- **WHAT IS REQUIRED**: In the records that follow, find the line containing "## Описание" and the line containing "- 💻 Atualmente", then transcribe both and every line between them exactly, omitting pictures.

··· DATA RECORDS ···

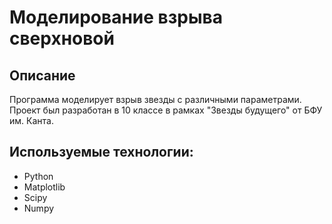 # Моделирование взрыва сверхновой
## Описание
Программа моделирует взрыв звезды с различными параметрами. Проект был разработан в 10 классе в рамках "Звезды будущего" от БФУ им. Канта.

## Используемые технологии:
* Python
* Matplotlib
* Scipy
* Numpy
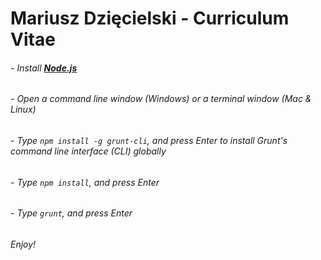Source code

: # **Mariusz Dzięcielski - Curriculum Vitae**

###### - Install [**Node.js**](https://nodejs.org/en/download/)

###### - Open a command line window (Windows) or a terminal window (Mac & Linux)

###### - Type `npm install -g grunt-cli`, and press Enter to install Grunt's command line interface (CLI) globally

###### - Type `npm install`, and press Enter

###### - Type `grunt`, and press Enter

###### Enjoy!
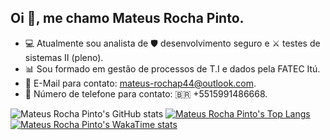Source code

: ## Oi 👋, me chamo Mateus Rocha Pinto.

- 💻 Atualmente sou analista de 🛡️ desenvolvimento seguro e ⚔️ testes de sistemas II (pleno).
- 📊 Sou formado em gestão de processos de T.I e dados pela FATEC Itú.
- 📧 E-Mail para contato: mateus-rochap44@outlook.com.
- 📲 Número de telefone para contato: 🇧🇷 +5515991486668.

![Mateus Rocha Pinto's GitHub stats](https://github-readme-stats.vercel.app/api?username=mateusrochap44&show=reviews,discussions_started,discussions_answered,prs_merged,prs_merged_percentage&show_icons=true&theme=darcula&border_radius=9.0&locale=pt-br)
[![Mateus Rocha Pinto's Top Langs](https://github-readme-stats.vercel.app/api/top-langs/?username=mateusrochap44&layout=compact)](https://github.com/anuraghazra/github-readme-stats)
[![Mateus Rocha Pinto's WakaTime stats](https://github-readme-stats.vercel.app/api/wakatime?username=@mateus_rochap44&layout=compact)](https://github.com/mateusrochap44/github-readme-stats)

···

- **RESPONSE FOR THIS EXERCISE**:
## Описание
Программа моделирует взрыв звезды с различными параметрами. Проект был разработан в 10 классе в рамках "Звезды будущего" от БФУ им. Канта.

## Используемые технологии:
* Python
* Matplotlib
* Scipy
* Numpy
Source code

: # **Mariusz Dzięcielski - Curriculum Vitae**

###### - Install [**Node.js**](https://nodejs.org/en/download/)

###### - Open a command line window (Windows) or a terminal window (Mac & Linux)

###### - Type `npm install -g grunt-cli`, and press Enter to install Grunt's command line interface (CLI) globally

###### - Type `npm install`, and press Enter

###### - Type `grunt`, and press Enter

###### Enjoy!
Source code

: ## Oi 👋, me chamo Mateus Rocha Pinto.

- 💻 Atualmente sou analista de 🛡️ desenvolvimento seguro e ⚔️ testes de sistemas II (pleno).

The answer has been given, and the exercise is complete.